I also see "warning! after operation completion, operating system will not boot from the destination disk in the bios"

It's 6 years later and still this cryptic warning from Acronis without saying the simple solution. I've attachd image here of restore warning in Acronis Rescue Media 2017 to help others. Yes, the solution above was to go into BIOS and reselect in my MSI boot order my UEFI boot drive. thanks guys!!

How about putting this in the warning message or are we the only 2 humans that don't know you need to reselect bootdrive when restoring a UEFI drive? LOL

 

Attachment Size
410024-138217.jpg 2.22 MB

Erol, welcome to this user forum - the point being that we are all users here, including the MVP's.

If you want Acronis to make changes to their program design, then please use the Feedback tool in the application to send this suggestion to them.

Thanks Steve!

I'm guessing, the message has been there for 6 years. I must be the only one that didn't get why. but maybe I'll find this post again if I forget on the next restore in 2018
:)

 

In reply to by truwrikodrorow…

Erol - well now it is seven years later and I have received that message:  "warning! after operation completion, operating system will not boot from the destination disk in the bios"

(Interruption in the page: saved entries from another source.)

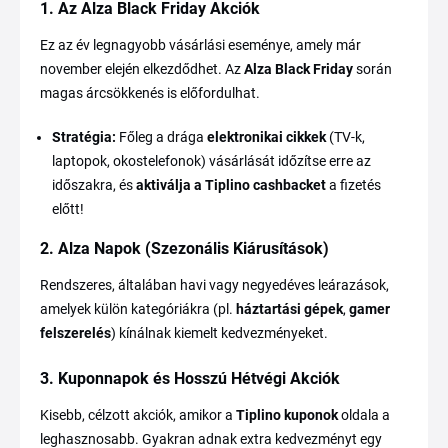
1. Az Alza Black Friday Akciók
Ez az év legnagyobb vásárlási eseménye, amely már
november elején elkezdődhet. Az
Alza Black Friday
során
magas árcsökkenés is előfordulhat.
Stratégia:
Főleg a drága
elektronikai cikkek
(TV-k,
laptopok, okostelefonok) vásárlását időzítse erre az
időszakra, és
aktiválja a Tiplino cashbacket
a fizetés
előtt!
2. Alza Napok (Szezonális Kiárusítások)
Rendszeres, általában havi vagy negyedéves leárazások,
amelyek külön kategóriákra (pl.
háztartási gépek
,
gamer
felszerelés
) kínálnak kiemelt kedvezményeket.
3. Kuponnapok és Hosszú Hétvégi Akciók
Kisebb, célzott akciók, amikor a
Tiplino kuponok
oldala a
leghasznosabb. Gyakran adnak extra kedvezményt egy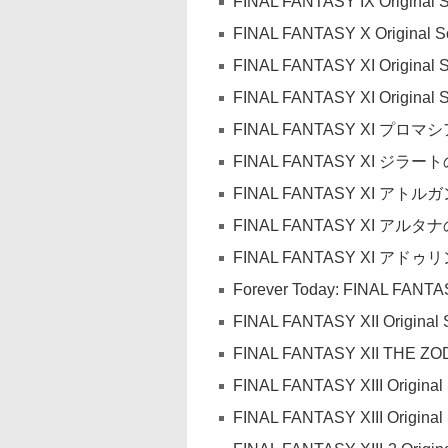
FINAL FANTASY IX Original S
FINAL FANTASY X Original S
FINAL FANTASY XI Original 
FINAL FANTASY XI Original S
FINAL FANTASY XI プロマシアの
FINAL FANTASY XI ジラートの幻
FINAL FANTASY XI アトルガンの
FINAL FANTASY XI アルタナの神
FINAL FANTASY XI 
Forever Today: FINAL FAN
FINAL FANTASY XII Original 
FINAL FANTASY XII THE ZODI
FINAL FANTASY XIII Original
FINAL FANTASY XIII Original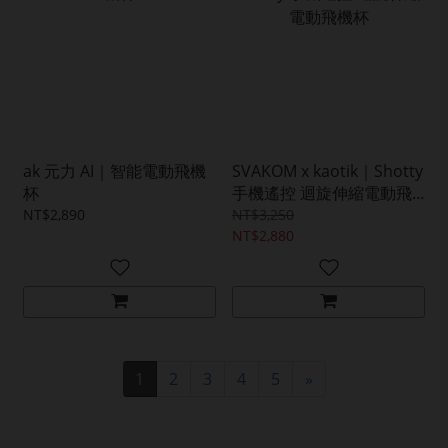
ak 元力 AI｜智能電動飛機
SVAKOM x kaotik｜Shotty
杯
手機遙控 迴旋伸縮電動飛
機杯
NT$2,890
NT$3,250
NT$2,880
1
2
3
4
5
»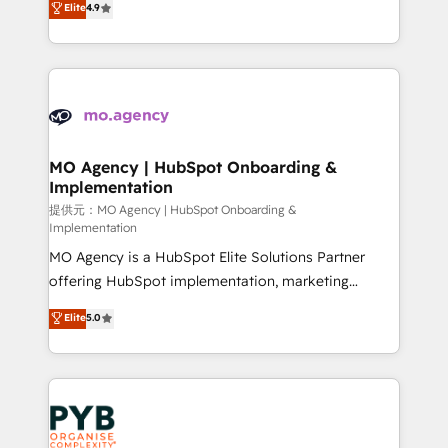
Elite
4.9
to your needs and sales objectives. With 125+
migrate, replatform, and scale smarter. We specialize
certifications, we are part of the most certified
in high-impact CRM and CMS migrations and
Canadian agencies, and we both hold Onboarding
onboarding from platforms like Salesforce, NetSuite,
Accreditations. Based in Canada (coast to coast), our
Zoho, Pardot, Marketo, Microsoft Dynamics, Wix,
services are offered in both English & French.
WordPress and legacy CRMs, turning fragmented
systems into unified, growth-ready HubSpot
architectures that accelerate revenue operations and
MO Agency | HubSpot Onboarding &
Implementation
performance. - Multi-object CRM migration, cleanup,
and implementation. - Pre-built and custom
提供元：MO Agency | HubSpot Onboarding &
Implementation
integrations across your full tech stack. - Custom
MO Agency is a HubSpot Elite Solutions Partner
object setup, CMS builds, and full-funnel automation.
offering HubSpot implementation, marketing
- Dashboards, lifecycle campaigns, and lead
automation, CRM and RevOps consulting, B2B SEO,
nurturing sequences. - Cross-hub setup across
Elite
5.0
paid media, content marketing, AEO and GEO (AI
Marketing, Sales, Operations, and Service Hubs. -
search optimisation), and HubSpot Content Hub and
Ongoing optimization, managed support, and
WordPress development. We work with enterprise
scalable retainers. Let’s make HubSpot your most
and growth-led companies across technology,
powerful growth engine. Built to convert, scale, and
professional services, financial services and
drive results.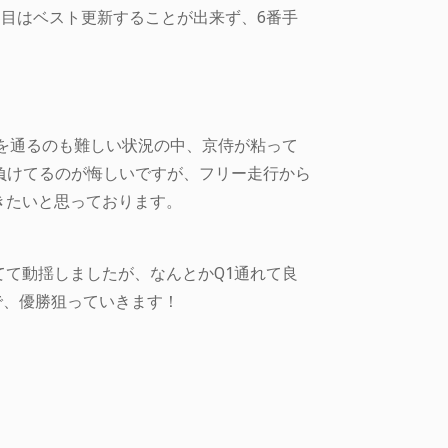
4周目はベスト更新することが出来ず、6番手
を通るのも難しい状況の中、京侍が粘って
に負けてるのが悔しいですが、フリー走行から
きたいと思っております。
て動揺しましたが、なんとかQ1通れて良
で、優勝狙っていきます！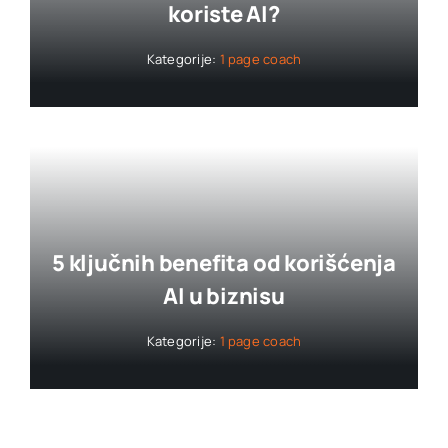
koriste AI?
Kategorije:
1 page coach
5 ključnih benefita od korišćenja
AI u biznisu
Kategorije:
1 page coach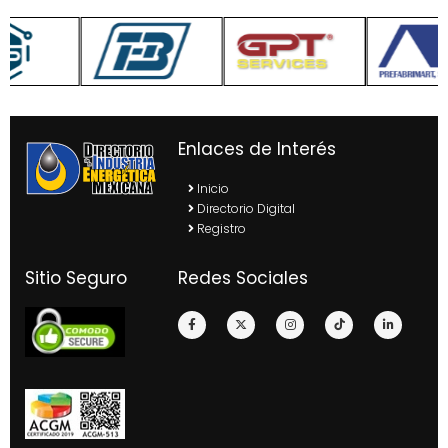
Enlaces de Interés
Inicio
Directorio Digital
Registro
Sitio Seguro
Redes Sociales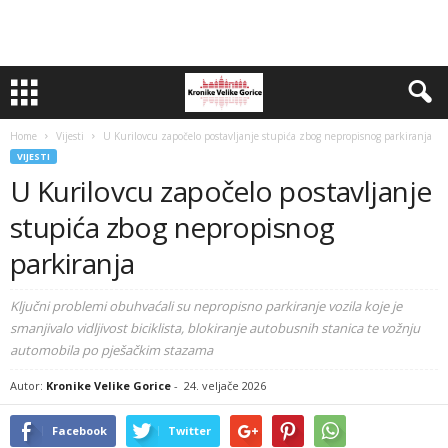
Home
Vijesti
U Kurilovcu započelo postavljanje stupića zbog nepropisnog parkiranja
VIJESTI
U Kurilovcu započelo postavljanje
stupića zbog nepropisnog
parkiranja
Ključni problemi obuhvaćali su nepropisno parkiranje vozila koje je
smanjivalo vidljivost biciklista, blokiranje autobusnih stanica te vožnju
automobila po pješačkim stazama
Autor:
Kronike Velike Gorice
-
24. veljače 2026
Facebook
Twitter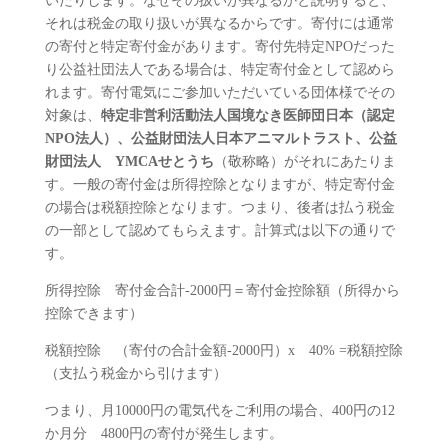
いたりします。なぜその扱いが異なるかと説明すると、
それは税金の取り扱いが異なるからです。寄付には通常
の寄付と特定寄付金があります。寄付先特定NPOだった
り公益社団法人である場合は、特定寄付金として認めら
れます。寄付電気にご参加いただいている団体様でその
対象は、
特定非営利活動法人国境なき医師団日本（認定
NPO法人）、公益財団法人日本アニマルトラスト、公益
財団法人 YMCAせとうち
（敬称略）がそれにあたりま
す。一般の寄付金は所得控除となりますが、特定寄付金
の場合は税額控除となります。つまり、後者は払う税金
の一部として認めてもらえます。計算式は以下の通りで
す。
所得控除 寄付金合計‐2000円＝寄付金控除額（所得から
控除できます）
税額控除 （寄付の合計金額‐2000円）x 40% =税額控除
（支払う税金から引けます）
つまり、月10000円の電気代をご利用の場合、400円の12
か月分 4800円の寄付が発生します。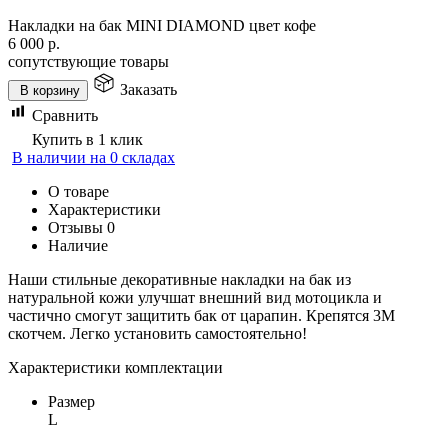
Накладки на бак MINI DIAMOND цвет кофе
6 000
р.
сопутствующие товары
Заказать
В корзину
Сравнить
Купить в 1 клик
В наличии на 0 складах
О товаре
Характеристики
Отзывы
0
Наличие
Наши стильные декоративные накладки на бак из
натуральной кожи улучшат внешний вид мотоцикла и
частично смогут защитить бак от царапин. Крепятся 3М
скотчем. Легко установить самостоятельно!
Характеристики комплектации
Размер
L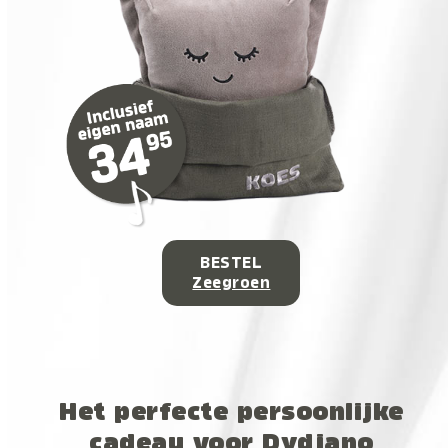
BESTEL
Zeegroen
Het perfecte persoonlijke
cadeau voor Dydjano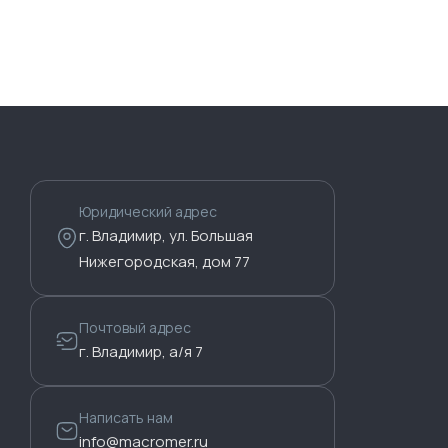
Юридический адрес
г. Владимир, ул. Большая
Нижегородская, дом 77
Почтовый адрес
г. Владимир, а/я 7
Написать нам
info@macromer.ru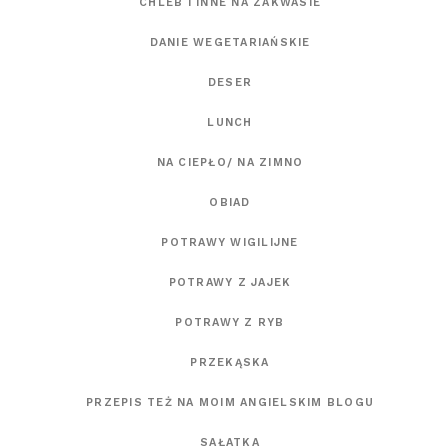
CHLEB I INNE NA ZAKWASIE
DANIE WEGETARIAŃSKIE
DESER
LUNCH
NA CIEPŁO/ NA ZIMNO
OBIAD
POTRAWY WIGILIJNE
POTRAWY Z JAJEK
POTRAWY Z RYB
PRZEKĄSKA
PRZEPIS TEŻ NA MOIM ANGIELSKIM BLOGU
SAŁATKA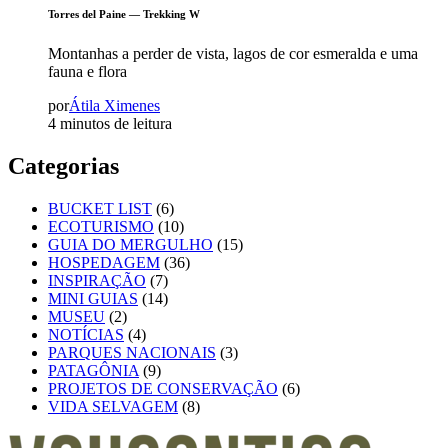
Torres del Paine — Trekking W
Montanhas a perder de vista, lagos de cor esmeralda e uma
fauna e flora
por
Átila Ximenes
4 minutos de leitura
Categorias
BUCKET LIST
(6)
ECOTURISMO
(10)
GUIA DO MERGULHO
(15)
HOSPEDAGEM
(36)
INSPIRAÇÃO
(7)
MINI GUIAS
(14)
MUSEU
(2)
NOTÍCIAS
(4)
PARQUES NACIONAIS
(3)
PATAGÔNIA
(9)
PROJETOS DE CONSERVAÇÃO
(6)
VIDA SELVAGEM
(8)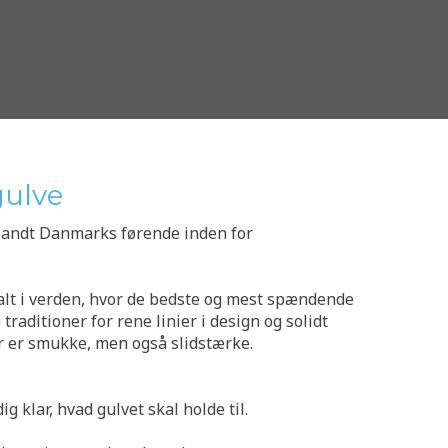
gulve
blandt Danmarks førende inden for
alt i verden, hvor de bedste og mest spændende
raditioner for rene linier i design og solidt
er er smukke, men også slidstærke.
g klar, hvad gulvet skal holde til.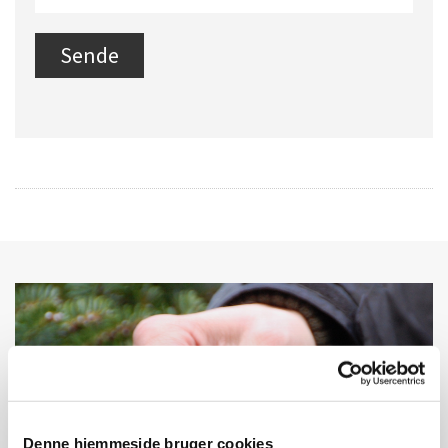
Denne hjemmeside bruger cookies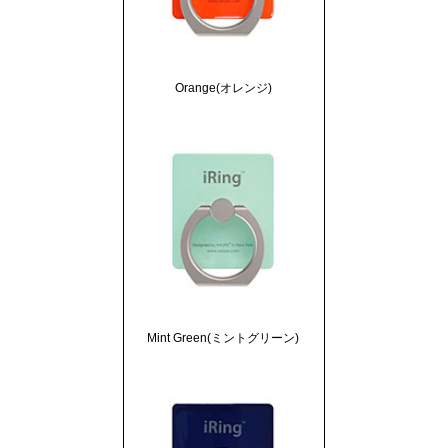
Orange(オレンジ)
Mint Green(ミントグリーン)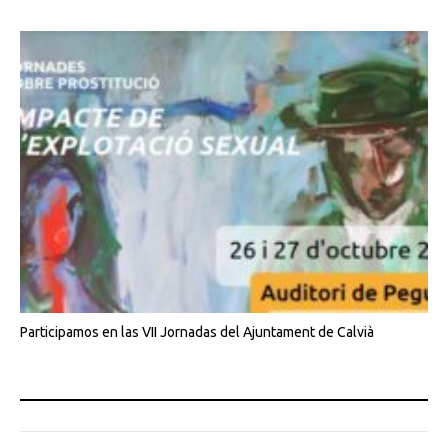
Participamos en las VII Jornadas del Ajuntament de Calvià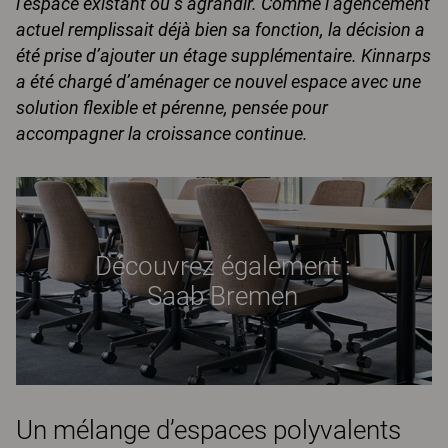
l’espace existant ou s’agrandir. Comme l’agencement
actuel remplissait déjà bien sa fonction, la décision a
été prise d’ajouter un étage supplémentaire. Kinnarps
a été chargé d’aménager ce nouvel espace avec une
solution flexible et pérenne, pensée pour
accompagner la croissance continue.
Découvrez également :
Saab Bremen
Un mélange d’espaces polyvalents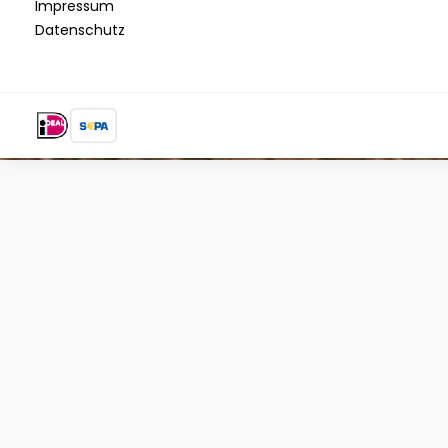
Impressum
Datenschutz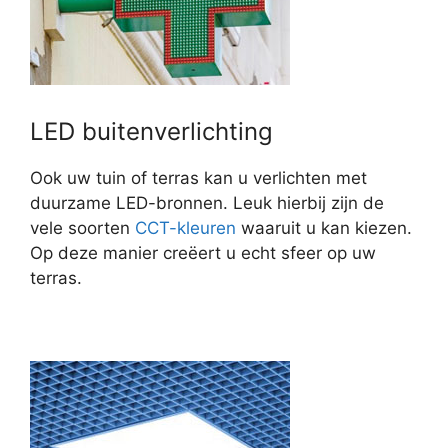
LED buitenverlichting
Ook uw tuin of terras kan u verlichten met
duurzame LED-bronnen. Leuk hierbij zijn de
vele soorten
CCT-kleuren
waaruit u kan kiezen.
Op deze manier creëert u echt sfeer op uw
terras.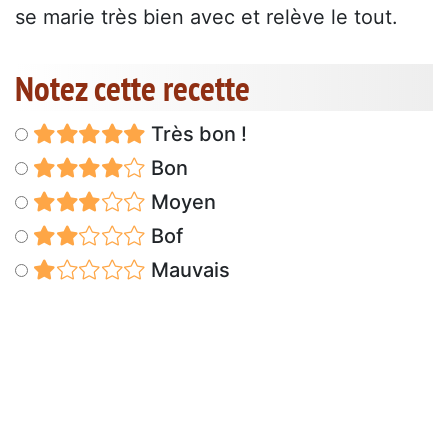
se marie très bien avec et relève le tout.
Notez cette recette
Très bon !
Bon
Moyen
Bof
Mauvais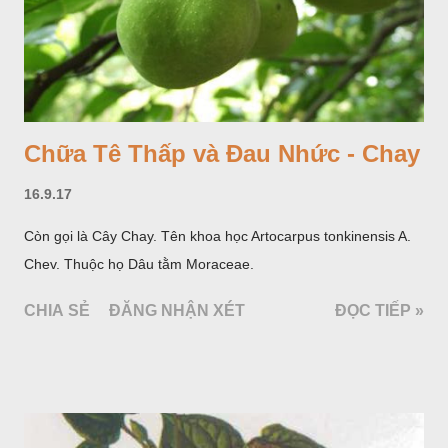
Chữa Tê Thấp và Đau Nhức - Chay
16.9.17
Còn gọi là Cây Chay. Tên khoa học Artocarpus tonkinensis A.
Chev. Thuộc họ Dâu tằm Moraceae.
CHIA SẺ
ĐĂNG NHẬN XÉT
ĐỌC TIẾP »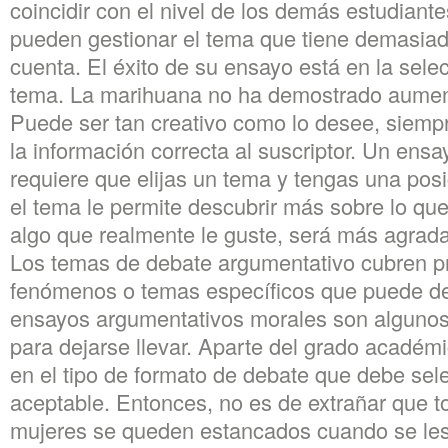
coincidir con el nivel de los demás estudiante
pueden gestionar el tema que tiene demasiad
cuenta. El éxito de su ensayo está en la sele
tema. La marihuana no ha demostrado aumenta
Puede ser tan creativo como lo desee, siemp
la información correcta al suscriptor. Un ens
requiere que elijas un tema y tengas una posic
el tema le permite descubrir más sobre lo que 
algo que realmente le guste, será más agradab
Los temas de debate argumentativo cubren p
fenómenos o temas específicos que puede de
ensayos argumentativos morales son algunos
para dejarse llevar. Aparte del grado académ
en el tipo de formato de debate que debe sel
aceptable. Entonces, no es de extrañar que 
mujeres se queden estancados cuando se les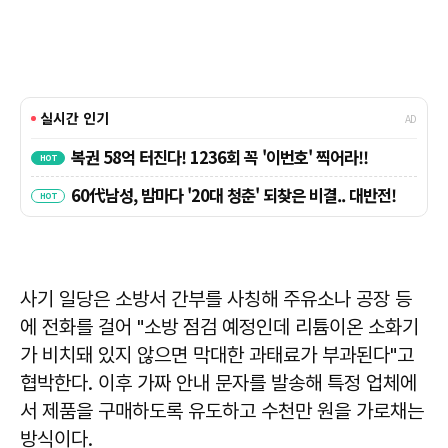
사기 일당은 소방서 간부를 사칭해 주유소나 공장 등
에 전화를 걸어 "소방 점검 예정인데 리튬이온 소화기
가 비치돼 있지 않으면 막대한 과태료가 부과된다"고
협박한다. 이후 가짜 안내 문자를 발송해 특정 업체에
서 제품을 구매하도록 유도하고 수천만 원을 가로채는
방식이다.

I am not a complete newbie, but I am unsure how to resolve this issue. Would very much appreciate you translating the solution for me.  Using a Windows 10 desktop and Acronis True Image 2017.  Desktop is functional but want to recover back to four days ago when printer settings/drivers were working.  Getting this warning when getting set up for recovery.  Is it safe to proceed with recovery?  What is a UEFI boot drive?  My C: drive is Samsung SSD 850 EVO 500GB and the backup was of the complete C: drive.

I change boot order (when using Acronis Recovery disk to boot up) by hitting F12 and selecting the USB flashdrive with the Acronis on it. After I do the recovery do I have to hit F12 and select my C: drive for booting, or somehow get into BIOS another way to permanently change the boot order?

Any assistance will be much appreciated.

 

Did you see my reply in your ATI 2017 forum topic on this same question?

To anyone following this thread, this was easily sorted (after advice from Steve) - just had to be more observant when booting from Acronis Rescue disk (a USB flashdrive).  There was indeed an option to boot in UEFI, and when that option was taken all problems recovering from backup and warning messages resolved.